---------- PROVIDED TEXT ----------

A No Dog Vacation

I’m on vacation with NO dogs. Not one! I know you can’t believe it, but it’s true!

It’s our thirteenth anniversary next month so my mom and step-dad gave us a weekend away at a great condo in the mountains.

It’s been at least three years since I went on a trip with out a dog. That means in three years I have not had one day with out 4legged companionship.

The best part? I’m having a blast! Yes, I’m sure it would be wonderful to have them here with us, but I seem to be surviving without them. I’d be lying if I said I hadn’t still subjected my poor Mehusbandy to more than his fair share of dog talk, but he’s a good sport.

The view from breakfast.

So far we’ve done a whole lot of. . . nothing! Which is the best part of vacation. I’ve never been one of those pack it in type of travelers. I’m the boring type who likes to get up late, eat leisurely meals, read and watch movies and other generally lazy things. Hey, we did play frisbee, toss the football and even swam today, so we haven’t been totally sloth like.

Tomorrow we may even take a hike in between yummy breakfast, yummy lunch and afternoon naps. Or maybe not. That’s the other beauty of vacation, you just get to live in the moment and it really doesn’t matter if none of your plans get done.

I was going to leave Maizey and Magnus with our trainer. She boards dogs in her house and they get to live and play with her pack of 4legged friends. We felt it would be a good chance for her to evaluate Maizey away from me.

It didn’t work out to leave them there so my mom took them for the weekend. I’m sure they’ll be fine, at least Magnus will. But it’s so weird to be without them. My mom’s already humored me by sending pictures and video and I’ve only been gone a night. I have very good family.

---------- EXTRACTED RECORDS ----------

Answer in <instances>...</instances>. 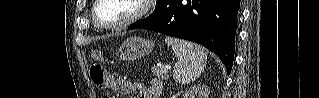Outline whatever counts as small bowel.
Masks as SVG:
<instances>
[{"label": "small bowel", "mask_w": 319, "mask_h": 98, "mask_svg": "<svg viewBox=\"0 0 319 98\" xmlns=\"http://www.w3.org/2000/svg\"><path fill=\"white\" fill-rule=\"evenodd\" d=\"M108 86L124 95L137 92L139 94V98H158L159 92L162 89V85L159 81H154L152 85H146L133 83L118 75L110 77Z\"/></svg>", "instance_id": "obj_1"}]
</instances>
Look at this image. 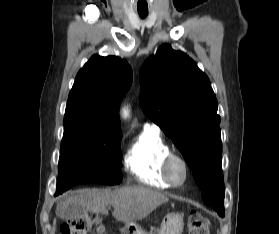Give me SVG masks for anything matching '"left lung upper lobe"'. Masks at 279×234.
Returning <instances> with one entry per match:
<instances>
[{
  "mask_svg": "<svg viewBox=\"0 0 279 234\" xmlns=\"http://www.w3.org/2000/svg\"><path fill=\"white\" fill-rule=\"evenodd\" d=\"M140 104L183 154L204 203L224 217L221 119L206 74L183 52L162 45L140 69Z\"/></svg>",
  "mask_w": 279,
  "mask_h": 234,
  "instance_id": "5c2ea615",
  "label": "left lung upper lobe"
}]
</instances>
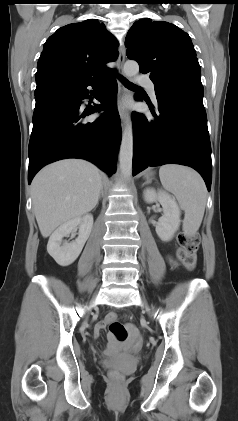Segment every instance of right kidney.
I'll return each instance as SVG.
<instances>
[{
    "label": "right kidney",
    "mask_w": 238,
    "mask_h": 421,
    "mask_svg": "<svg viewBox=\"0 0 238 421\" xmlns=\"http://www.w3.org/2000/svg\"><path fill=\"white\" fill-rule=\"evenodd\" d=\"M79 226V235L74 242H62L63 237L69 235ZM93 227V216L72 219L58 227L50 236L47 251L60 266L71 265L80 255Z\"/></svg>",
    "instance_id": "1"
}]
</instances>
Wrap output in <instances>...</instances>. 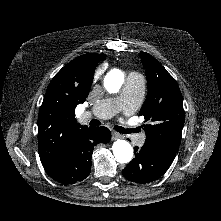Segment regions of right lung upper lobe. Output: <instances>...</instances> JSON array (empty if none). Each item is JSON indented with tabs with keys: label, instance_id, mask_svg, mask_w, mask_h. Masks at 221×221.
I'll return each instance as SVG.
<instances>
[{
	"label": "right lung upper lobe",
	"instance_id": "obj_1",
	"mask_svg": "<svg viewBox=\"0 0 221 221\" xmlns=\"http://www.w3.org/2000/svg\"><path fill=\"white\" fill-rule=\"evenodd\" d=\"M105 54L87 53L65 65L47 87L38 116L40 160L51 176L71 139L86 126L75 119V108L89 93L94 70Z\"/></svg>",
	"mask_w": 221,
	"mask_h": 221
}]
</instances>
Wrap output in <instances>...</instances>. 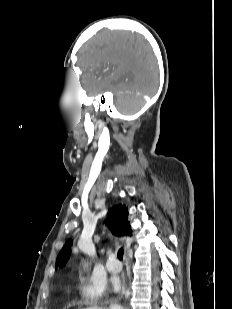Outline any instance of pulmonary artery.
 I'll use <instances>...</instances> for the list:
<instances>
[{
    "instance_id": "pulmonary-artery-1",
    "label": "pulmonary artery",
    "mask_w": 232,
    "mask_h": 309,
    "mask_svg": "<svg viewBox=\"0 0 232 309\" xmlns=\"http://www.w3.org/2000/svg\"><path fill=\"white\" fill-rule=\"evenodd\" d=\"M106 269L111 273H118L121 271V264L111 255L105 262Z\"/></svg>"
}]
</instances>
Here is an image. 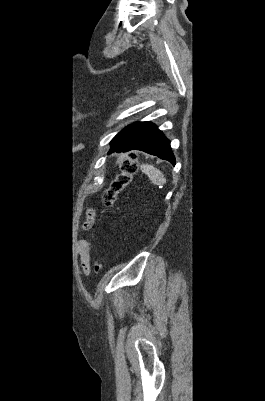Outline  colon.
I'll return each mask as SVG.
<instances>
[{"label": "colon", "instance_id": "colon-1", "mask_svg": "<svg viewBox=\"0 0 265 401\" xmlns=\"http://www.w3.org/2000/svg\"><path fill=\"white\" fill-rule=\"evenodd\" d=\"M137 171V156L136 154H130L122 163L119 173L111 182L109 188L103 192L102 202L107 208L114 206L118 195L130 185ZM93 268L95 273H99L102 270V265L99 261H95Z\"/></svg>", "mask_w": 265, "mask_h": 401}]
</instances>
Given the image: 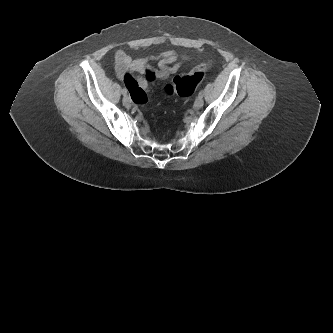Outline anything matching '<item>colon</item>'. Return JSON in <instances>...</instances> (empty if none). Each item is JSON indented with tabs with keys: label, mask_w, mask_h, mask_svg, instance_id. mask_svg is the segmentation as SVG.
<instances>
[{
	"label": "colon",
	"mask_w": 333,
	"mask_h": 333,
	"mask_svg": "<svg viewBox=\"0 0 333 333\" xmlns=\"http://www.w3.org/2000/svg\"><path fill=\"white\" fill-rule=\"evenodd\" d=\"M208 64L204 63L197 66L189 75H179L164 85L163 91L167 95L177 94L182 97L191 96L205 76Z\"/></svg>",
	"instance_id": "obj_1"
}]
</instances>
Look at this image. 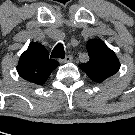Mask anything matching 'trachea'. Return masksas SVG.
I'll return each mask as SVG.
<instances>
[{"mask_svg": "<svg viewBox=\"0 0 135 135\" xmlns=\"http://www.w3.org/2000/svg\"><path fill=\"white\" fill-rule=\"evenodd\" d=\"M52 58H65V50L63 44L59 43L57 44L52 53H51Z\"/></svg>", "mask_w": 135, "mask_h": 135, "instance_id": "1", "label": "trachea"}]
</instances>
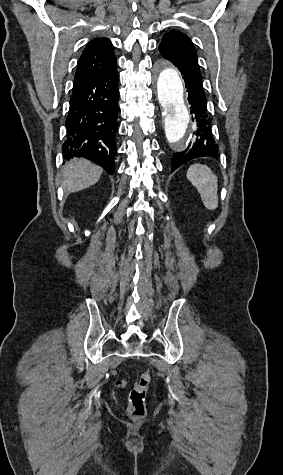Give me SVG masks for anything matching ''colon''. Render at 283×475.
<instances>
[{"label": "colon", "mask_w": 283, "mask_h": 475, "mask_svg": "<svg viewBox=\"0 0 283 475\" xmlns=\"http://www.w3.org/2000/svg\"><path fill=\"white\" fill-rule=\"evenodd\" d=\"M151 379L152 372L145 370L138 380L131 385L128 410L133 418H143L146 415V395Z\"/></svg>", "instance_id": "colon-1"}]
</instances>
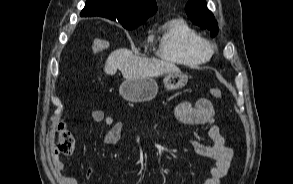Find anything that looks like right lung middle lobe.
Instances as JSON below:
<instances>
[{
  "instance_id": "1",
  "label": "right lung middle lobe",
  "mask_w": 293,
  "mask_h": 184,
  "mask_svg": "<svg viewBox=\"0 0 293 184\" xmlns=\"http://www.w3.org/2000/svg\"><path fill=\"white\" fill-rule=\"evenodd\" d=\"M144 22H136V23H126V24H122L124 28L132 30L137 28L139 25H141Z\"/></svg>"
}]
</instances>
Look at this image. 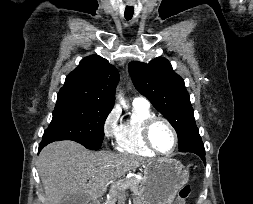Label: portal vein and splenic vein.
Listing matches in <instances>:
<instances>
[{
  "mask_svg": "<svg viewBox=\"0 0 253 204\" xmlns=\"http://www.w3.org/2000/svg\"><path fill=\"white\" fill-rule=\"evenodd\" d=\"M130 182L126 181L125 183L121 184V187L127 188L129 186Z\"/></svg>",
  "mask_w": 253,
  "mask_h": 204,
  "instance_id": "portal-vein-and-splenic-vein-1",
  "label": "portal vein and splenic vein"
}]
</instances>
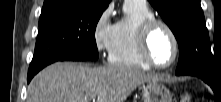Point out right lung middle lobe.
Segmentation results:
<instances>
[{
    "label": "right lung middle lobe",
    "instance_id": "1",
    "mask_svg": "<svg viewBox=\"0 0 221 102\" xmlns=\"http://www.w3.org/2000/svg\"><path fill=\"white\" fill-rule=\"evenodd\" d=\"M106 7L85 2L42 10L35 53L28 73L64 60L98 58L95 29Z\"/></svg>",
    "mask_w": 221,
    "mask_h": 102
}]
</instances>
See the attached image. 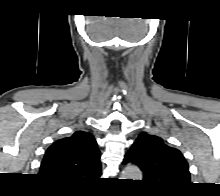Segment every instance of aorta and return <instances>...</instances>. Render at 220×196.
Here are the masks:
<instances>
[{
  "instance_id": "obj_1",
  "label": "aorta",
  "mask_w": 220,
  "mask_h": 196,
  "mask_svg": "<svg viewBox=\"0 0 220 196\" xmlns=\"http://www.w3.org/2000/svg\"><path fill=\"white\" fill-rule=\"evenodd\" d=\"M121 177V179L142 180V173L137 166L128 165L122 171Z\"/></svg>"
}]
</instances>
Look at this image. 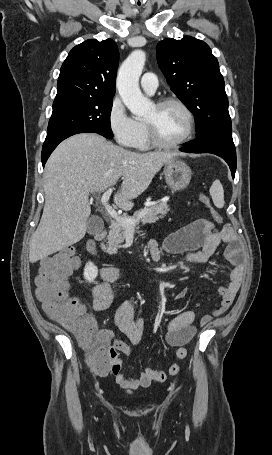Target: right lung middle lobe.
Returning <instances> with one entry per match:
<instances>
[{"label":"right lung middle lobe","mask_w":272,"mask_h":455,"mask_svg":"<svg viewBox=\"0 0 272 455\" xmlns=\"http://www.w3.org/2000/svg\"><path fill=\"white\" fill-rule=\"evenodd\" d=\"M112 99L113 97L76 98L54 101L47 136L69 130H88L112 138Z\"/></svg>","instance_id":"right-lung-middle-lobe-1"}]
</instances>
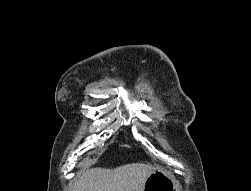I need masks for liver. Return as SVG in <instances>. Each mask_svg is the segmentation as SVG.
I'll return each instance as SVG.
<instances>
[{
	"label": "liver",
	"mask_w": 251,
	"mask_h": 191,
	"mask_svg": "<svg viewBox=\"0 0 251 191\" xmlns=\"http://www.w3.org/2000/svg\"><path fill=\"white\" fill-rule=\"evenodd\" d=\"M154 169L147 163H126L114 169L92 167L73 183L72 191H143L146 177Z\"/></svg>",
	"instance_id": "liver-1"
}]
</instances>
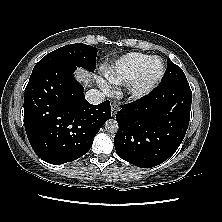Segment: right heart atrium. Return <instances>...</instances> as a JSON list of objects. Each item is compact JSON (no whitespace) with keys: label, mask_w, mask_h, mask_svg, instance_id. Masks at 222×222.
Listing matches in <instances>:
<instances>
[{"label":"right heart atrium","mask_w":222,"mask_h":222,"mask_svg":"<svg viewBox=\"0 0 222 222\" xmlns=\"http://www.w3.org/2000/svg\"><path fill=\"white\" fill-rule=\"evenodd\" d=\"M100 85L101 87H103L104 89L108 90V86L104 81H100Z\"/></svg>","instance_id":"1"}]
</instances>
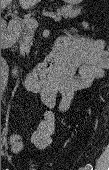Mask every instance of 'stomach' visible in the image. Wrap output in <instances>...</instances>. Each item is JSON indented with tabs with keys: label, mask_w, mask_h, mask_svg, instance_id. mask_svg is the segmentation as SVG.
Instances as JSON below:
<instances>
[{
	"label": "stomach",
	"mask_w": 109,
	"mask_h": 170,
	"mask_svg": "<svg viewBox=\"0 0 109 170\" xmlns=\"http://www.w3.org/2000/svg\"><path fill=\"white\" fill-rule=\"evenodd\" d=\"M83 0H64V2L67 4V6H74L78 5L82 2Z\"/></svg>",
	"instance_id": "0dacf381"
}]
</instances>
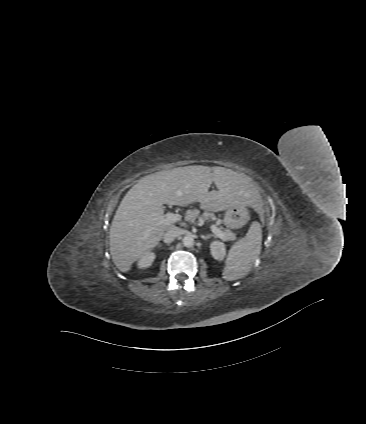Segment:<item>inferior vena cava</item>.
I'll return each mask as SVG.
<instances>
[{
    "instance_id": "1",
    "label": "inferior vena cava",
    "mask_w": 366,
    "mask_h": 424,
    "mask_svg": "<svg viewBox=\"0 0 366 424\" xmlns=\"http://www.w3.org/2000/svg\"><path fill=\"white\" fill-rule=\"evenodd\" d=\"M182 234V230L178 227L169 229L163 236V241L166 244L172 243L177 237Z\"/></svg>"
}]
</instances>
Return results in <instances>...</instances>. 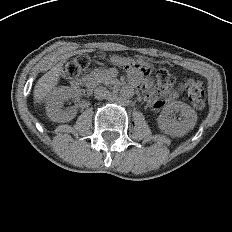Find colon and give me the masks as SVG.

----------

### THE REQUEST
Resume the blog post about the dog-free weekend vacation, starting after its final sentence. The listing has no role in this exercise.

### RESULT BELOW
Two more days and then it’s back to the daily grind. I’m not looking forward so much to that, but I’ll be so glad to be back with my puppies again!


Walking Challenge

A challenge is, “A test of one’s abilities or resources in a demanding but stimulating undertaking.”

So far the 2011 walking challenge is living up to its name for me. Testing my abilitity to not be a wimp about weather, my resources of winter walking gear, demanding I get out there and walk with the pups and certainly stimulating me to do so.

I’m so glad I made this a year long challenge. It seems much less about the miles and much more about just getting the dogs some exercise. That’s not to say I’m not technically behind in the one mile per day quota. With 48 days of the year gone I should have 48 miles. The 9 miles completed is not too close to 48.

The great thing is I don’t feel behind and thus overwhelmed. I hope the challenge is having the same effect on all who are participating. We have all year to get those goals accomplished.

My Favorite Walk So Far
Did you know elephants lived in the desert? Well, one does anyways. His name is George. In my life all my favorite elephants are named George.

My family has a long history with George. My grandparents used to live close to where George has lived for what I suspect has been thousands of years. When we would visit my grandparents they would take us on a walk to see him.

It became somewhat of a tradition to gather up the family and hike up to see George. As we got close my grandma would excitedly say, “Can you see it? Can you see the elephant?” Everyone could see him, he stands tall into the desert air. A red sandstone giant against a deep blue sky.

Everyone but me that is. In the fashion of children who don’t want to let their elders down and don’t want to be left out of the fun I started saying I could see our friend George. What I could see was a tall stack of red rocks sticking up from a relatively flat desert area, it did not look like anything resembling an elephant.

So this trip I decided to come clean. I admitted my childhood inability to see our friend George decided to walk up and visit him again.

We started out in warm sunny weather through deep red sand. Passed dormant winter rabbit brush and sleeping sage brush.

The dogs loved the freedom of loose long lines and no side walks to dictate their route. I loved the quiet desert air with only the sound of our footsteps and the chattering of my aunt and mom to listen to.

As we approached George towering into the sky, waiting for us like an old loyal friend the only thing missing was my grandma’s excited voice asking me, “Can you see the elephant?”

It’s hard enough when we see our 4legged family limited by age, but far worse when our 2legged family can no longer clamber around with us as they did in their younger days.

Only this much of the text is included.